Stored data entries:
________________________________________

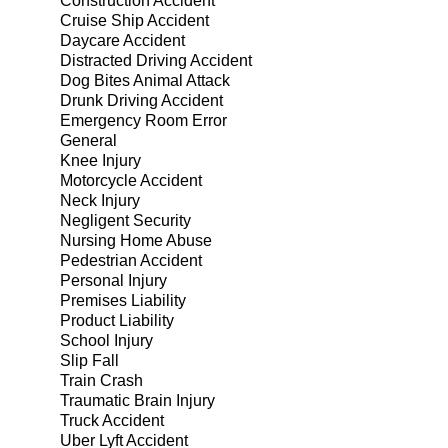
Construction Accident
Cruise Ship Accident
Daycare Accident
Distracted Driving Accident
Dog Bites Animal Attack
Drunk Driving Accident
Emergency Room Error
General
Knee Injury
Motorcycle Accident
Neck Injury
Negligent Security
Nursing Home Abuse
Pedestrian Accident
Personal Injury
Premises Liability
Product Liability
School Injury
Slip Fall
Train Crash
Traumatic Brain Injury
Truck Accident
Uber Lyft Accident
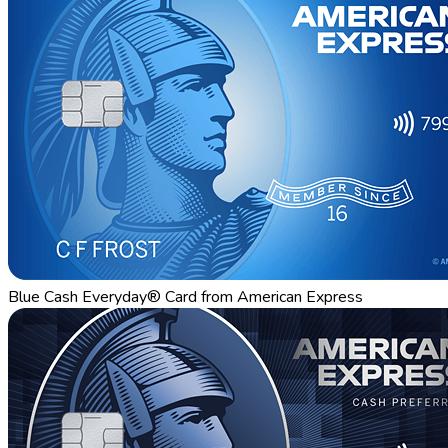
Blue Cash Everyday® Card from American Express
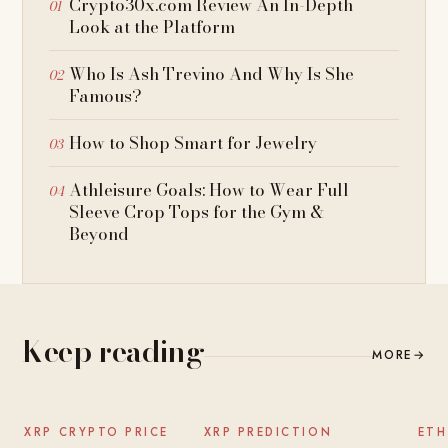
Crypto30x.com Review An In-Depth
Look at the Platform
Who Is Ash Trevino And Why Is She
Famous?
How to Shop Smart for Jewelry
Athleisure Goals: How to Wear Full
Sleeve Crop Tops for the Gym &
Beyond
Keep reading
MORE
→
NEWS
NEWS
XRP CRYPTO PRICE
XRP PREDICTION
ETH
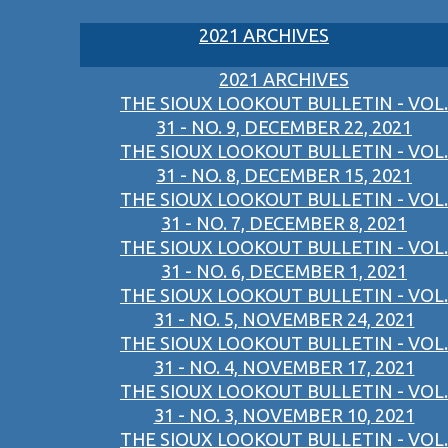
2021 ARCHIVES
2021 ARCHIVES
THE SIOUX LOOKOUT BULLETIN - VOL.
31 - NO. 9, DECEMBER 22, 2021
THE SIOUX LOOKOUT BULLETIN - VOL.
31 - NO. 8, DECEMBER 15, 2021
THE SIOUX LOOKOUT BULLETIN - VOL.
31 - NO. 7, DECEMBER 8, 2021
THE SIOUX LOOKOUT BULLETIN - VOL.
31 - NO. 6, DECEMBER 1, 2021
THE SIOUX LOOKOUT BULLETIN - VOL.
31 - NO. 5, NOVEMBER 24, 2021
THE SIOUX LOOKOUT BULLETIN - VOL.
31 - NO. 4, NOVEMBER 17, 2021
THE SIOUX LOOKOUT BULLETIN - VOL.
31 - NO. 3, NOVEMBER 10, 2021
THE SIOUX LOOKOUT BULLETIN - VOL.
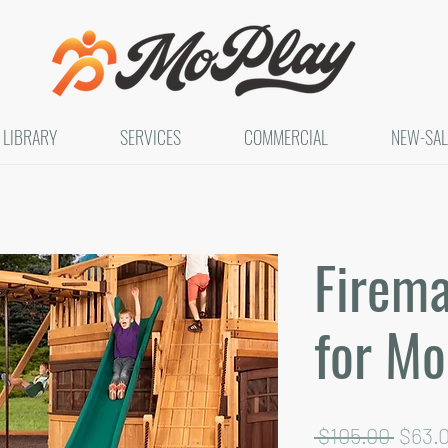
LIBRARY
SERVICES
COMMERCIAL
NEW-SAL
Firema
for Mo
Regul
 $105.00 
$63.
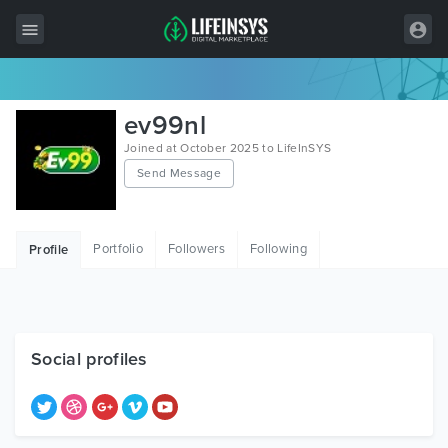
All Items
ev99nl
Wordpress
Joined at October 2025 to LifeInSYS
Send Message
HTML
Joomla
Portfolio
Followers
Following
Profile
PrestaShop
Shopify
Graphics
Social profiles
Free Items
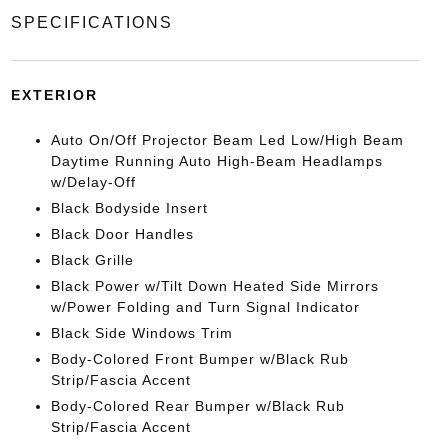
SPECIFICATIONS
EXTERIOR
Auto On/Off Projector Beam Led Low/High Beam
Daytime Running Auto High-Beam Headlamps
w/Delay-Off
Black Bodyside Insert
Black Door Handles
Black Grille
Black Power w/Tilt Down Heated Side Mirrors
w/Power Folding and Turn Signal Indicator
Black Side Windows Trim
Body-Colored Front Bumper w/Black Rub
Strip/Fascia Accent
Body-Colored Rear Bumper w/Black Rub
Strip/Fascia Accent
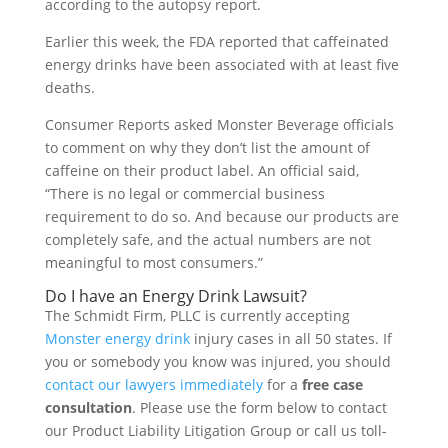
according to the autopsy report.
Earlier this week, the FDA reported that caffeinated
energy drinks have been associated with at least five
deaths.
Consumer Reports asked Monster Beverage officials
to comment on why they don’t list the amount of
caffeine on their product label. An official said,
“There is no legal or commercial business
requirement to do so. And because our products are
completely safe, and the actual numbers are not
meaningful to most consumers.”
Do I have an Energy Drink Lawsuit?
The Schmidt Firm, PLLC is currently accepting
Monster energy drink
injury cases in all 50 states. If
you or somebody you know was injured, you should
contact our lawyers immediately
for a
free case
consultation
. Please use the form below to contact
our Product Liability Litigation Group or call us toll-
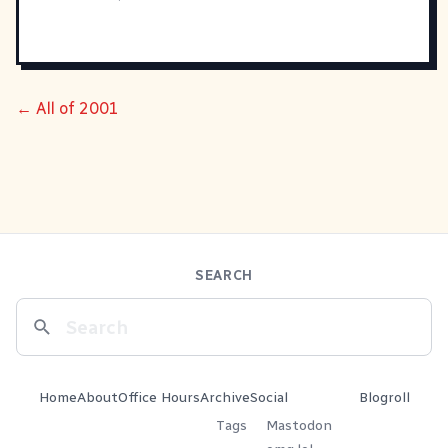
← All of 2001
SEARCH
Home
About
Office Hours
Archive
Social
Blogroll
Tags
Mastodon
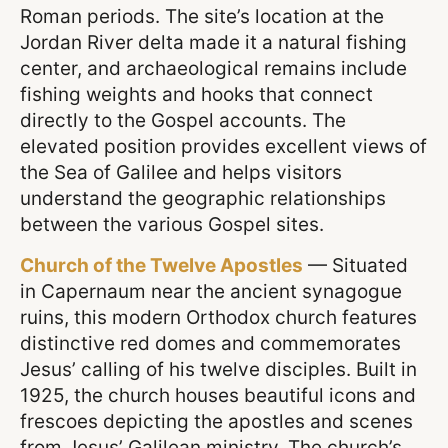
Roman periods. The site’s location at the
Jordan River delta made it a natural fishing
center, and archaeological remains include
fishing weights and hooks that connect
directly to the Gospel accounts. The
elevated position provides excellent views of
the Sea of Galilee and helps visitors
understand the geographic relationships
between the various Gospel sites.
Church of the Twelve Apostles
— Situated
in Capernaum near the ancient synagogue
ruins, this modern Orthodox church features
distinctive red domes and commemorates
Jesus’ calling of his twelve disciples. Built in
1925, the church houses beautiful icons and
frescoes depicting the apostles and scenes
from Jesus’ Galilean ministry. The church’s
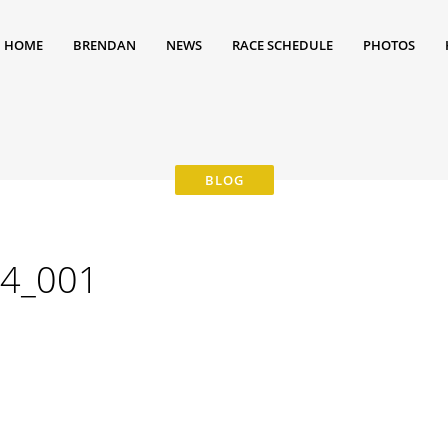
HOME
BRENDAN
NEWS
RACE SCHEDULE
PHOTOS
4_001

________________________________________

● Task requirements
Find the lines above that include the string "contact" and copy them.

● Exercise result
contact our lawyers immediately
. Please use the form below to contact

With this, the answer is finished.